Garden Flat, 6 Walcot Buildings, Walcot, Bath
6 Walcot Buildings forms part of a Grade II late 18th century section of terrace with commercial ground floors and 19th century shopfronts, situated within the Bath conservation area and World Heritage Site. This section of terrace positively contributes to this area of the conservation area; the streetscape is noted for its local shops and “specialist retail” offering as part of the main thoroughfare into the city centre, and offers a significant first impression to visitors coming into Bath’s 18th century core (Bath City Wide Character Appraisal, 2005). 6 Walcot Buildings is of particular interest to this evidential and historic significance of London Road’s commercial history due to its painted sign at first floor level for “Walcot Fruit and Potato Stores”, part of Bath’s distinctive ‘ghost sign’ heritage. The street-facing principal elevations are therefore of high attributed significance, although the varied rear elevations across the terrace retain notable evidential value as to the historic commercial function of the buildings, despite limited public visibility.
We note that there is currently no validated LBA associated with the proposed works. Whilst we acknowledge that the extension is a modern addition (see 09/04301/LBA), the Grade II status of the building extends to “any object or structure fixed to the building” as defined in the Planning (Listed Buildings and Conservation Areas) Act 1990. We therefore maintain that an LBA with an appropriate heritage assessment of the building should be submitted.
We have some concerns regarding the proximity of the proposed garden room to the eastern boundary wall, shared with 7 Walcot Buildings. As shown in the proposed plans, the garden room would sit closely around the contours of the boundary wall, including features of interest such as the original heating flues for the 19th century glasshouses, with no clearance for future access or maintenance. We therefore recommend that appropriate setback of the new extension is considered to allow for continued access to the area; further details are welcomed regarding the current condition of the wall and plans for its ongoing maintenance and repair to ensure that this is retained as part of the curtilage setting of a Grade II building. This setback would still allow for views of the heating flues to be experienced from within the new garden room.

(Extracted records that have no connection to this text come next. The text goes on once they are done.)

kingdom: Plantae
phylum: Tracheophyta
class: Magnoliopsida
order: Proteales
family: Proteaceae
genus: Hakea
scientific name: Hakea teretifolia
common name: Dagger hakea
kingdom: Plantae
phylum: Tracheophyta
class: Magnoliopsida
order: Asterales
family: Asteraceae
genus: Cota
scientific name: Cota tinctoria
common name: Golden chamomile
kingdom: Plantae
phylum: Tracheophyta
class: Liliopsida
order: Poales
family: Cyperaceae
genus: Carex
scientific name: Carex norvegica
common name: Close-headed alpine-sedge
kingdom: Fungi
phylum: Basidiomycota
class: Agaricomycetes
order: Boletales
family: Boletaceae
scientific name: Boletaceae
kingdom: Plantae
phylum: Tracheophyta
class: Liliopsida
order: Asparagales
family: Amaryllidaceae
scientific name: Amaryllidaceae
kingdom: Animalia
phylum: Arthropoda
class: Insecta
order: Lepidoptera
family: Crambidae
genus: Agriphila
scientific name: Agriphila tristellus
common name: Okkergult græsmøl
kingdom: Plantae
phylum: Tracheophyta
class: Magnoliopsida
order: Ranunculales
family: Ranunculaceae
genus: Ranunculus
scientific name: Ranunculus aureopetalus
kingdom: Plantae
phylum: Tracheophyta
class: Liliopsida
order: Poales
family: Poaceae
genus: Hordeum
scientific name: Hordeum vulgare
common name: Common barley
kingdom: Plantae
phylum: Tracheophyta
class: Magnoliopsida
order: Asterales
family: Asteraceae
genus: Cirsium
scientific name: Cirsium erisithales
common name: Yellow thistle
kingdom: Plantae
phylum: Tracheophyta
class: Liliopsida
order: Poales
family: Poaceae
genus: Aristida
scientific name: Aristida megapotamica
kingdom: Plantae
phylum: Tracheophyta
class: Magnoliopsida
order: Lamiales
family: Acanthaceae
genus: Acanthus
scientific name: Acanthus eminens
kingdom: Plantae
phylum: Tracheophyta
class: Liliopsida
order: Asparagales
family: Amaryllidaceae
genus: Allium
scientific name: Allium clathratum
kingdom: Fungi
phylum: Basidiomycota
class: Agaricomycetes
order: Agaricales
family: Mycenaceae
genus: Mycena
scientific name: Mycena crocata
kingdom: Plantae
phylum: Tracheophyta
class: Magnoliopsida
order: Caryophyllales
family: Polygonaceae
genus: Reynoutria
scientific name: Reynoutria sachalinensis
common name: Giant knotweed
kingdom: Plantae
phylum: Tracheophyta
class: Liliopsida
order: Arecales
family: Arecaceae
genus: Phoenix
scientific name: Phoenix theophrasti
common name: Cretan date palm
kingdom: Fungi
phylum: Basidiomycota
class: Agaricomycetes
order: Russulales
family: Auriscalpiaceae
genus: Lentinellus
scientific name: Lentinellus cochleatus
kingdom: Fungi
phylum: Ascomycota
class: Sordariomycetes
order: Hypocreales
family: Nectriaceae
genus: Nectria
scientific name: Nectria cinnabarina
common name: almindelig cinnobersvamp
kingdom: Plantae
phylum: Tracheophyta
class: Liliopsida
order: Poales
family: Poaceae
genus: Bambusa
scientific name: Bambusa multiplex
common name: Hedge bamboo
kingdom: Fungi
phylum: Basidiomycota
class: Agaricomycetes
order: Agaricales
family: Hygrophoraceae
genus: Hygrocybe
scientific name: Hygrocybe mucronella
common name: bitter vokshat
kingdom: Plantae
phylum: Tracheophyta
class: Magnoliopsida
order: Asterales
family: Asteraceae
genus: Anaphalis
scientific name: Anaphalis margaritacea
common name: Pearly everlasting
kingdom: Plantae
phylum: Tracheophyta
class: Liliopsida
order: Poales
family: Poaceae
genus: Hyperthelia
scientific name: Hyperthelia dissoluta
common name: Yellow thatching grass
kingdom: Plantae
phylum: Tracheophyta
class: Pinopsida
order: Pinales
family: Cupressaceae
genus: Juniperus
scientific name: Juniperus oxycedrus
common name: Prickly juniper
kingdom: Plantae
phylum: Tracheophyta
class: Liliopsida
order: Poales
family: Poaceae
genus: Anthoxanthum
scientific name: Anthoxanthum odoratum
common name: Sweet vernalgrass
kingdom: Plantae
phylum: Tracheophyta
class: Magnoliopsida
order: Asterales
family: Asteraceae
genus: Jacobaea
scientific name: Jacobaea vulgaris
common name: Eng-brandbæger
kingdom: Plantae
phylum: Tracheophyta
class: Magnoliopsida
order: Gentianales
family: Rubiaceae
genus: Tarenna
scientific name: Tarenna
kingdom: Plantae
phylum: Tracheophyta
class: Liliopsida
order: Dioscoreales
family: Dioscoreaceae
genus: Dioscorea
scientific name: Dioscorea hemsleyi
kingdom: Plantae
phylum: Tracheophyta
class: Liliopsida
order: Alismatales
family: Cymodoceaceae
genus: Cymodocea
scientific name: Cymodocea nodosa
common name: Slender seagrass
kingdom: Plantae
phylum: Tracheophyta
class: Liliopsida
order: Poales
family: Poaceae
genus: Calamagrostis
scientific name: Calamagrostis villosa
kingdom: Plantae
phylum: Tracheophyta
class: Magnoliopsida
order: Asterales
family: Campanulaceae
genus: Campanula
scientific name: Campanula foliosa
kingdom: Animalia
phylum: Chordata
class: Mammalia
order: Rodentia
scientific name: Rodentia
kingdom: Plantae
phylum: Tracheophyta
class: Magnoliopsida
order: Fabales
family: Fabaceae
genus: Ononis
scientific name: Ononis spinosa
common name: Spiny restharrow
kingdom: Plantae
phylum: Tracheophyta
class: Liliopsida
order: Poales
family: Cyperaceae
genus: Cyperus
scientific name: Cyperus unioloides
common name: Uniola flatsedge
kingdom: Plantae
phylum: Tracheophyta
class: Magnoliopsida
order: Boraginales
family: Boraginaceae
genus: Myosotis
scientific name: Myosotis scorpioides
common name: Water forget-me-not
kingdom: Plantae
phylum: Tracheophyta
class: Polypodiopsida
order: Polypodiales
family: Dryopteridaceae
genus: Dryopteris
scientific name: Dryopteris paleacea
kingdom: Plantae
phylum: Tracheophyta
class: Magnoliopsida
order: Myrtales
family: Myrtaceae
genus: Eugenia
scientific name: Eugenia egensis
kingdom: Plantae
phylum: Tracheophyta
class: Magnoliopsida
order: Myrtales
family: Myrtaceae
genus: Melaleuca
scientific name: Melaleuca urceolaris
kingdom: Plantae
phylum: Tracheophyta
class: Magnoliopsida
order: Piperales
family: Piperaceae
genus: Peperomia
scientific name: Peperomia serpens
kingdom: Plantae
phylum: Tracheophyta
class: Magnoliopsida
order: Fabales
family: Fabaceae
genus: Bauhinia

We further note that the proposed rear south east elevation is shown to materially intersect with the boundary wall, but there is insufficient information regarding how this extension would be fixed to the wall and the resulting impact to a curtilage Grade II structure. We maintain that further details are required to clarify this aspect of the scheme. There is a preference to minimise, or maintain a light touch approach to, historic fabric wherever possible.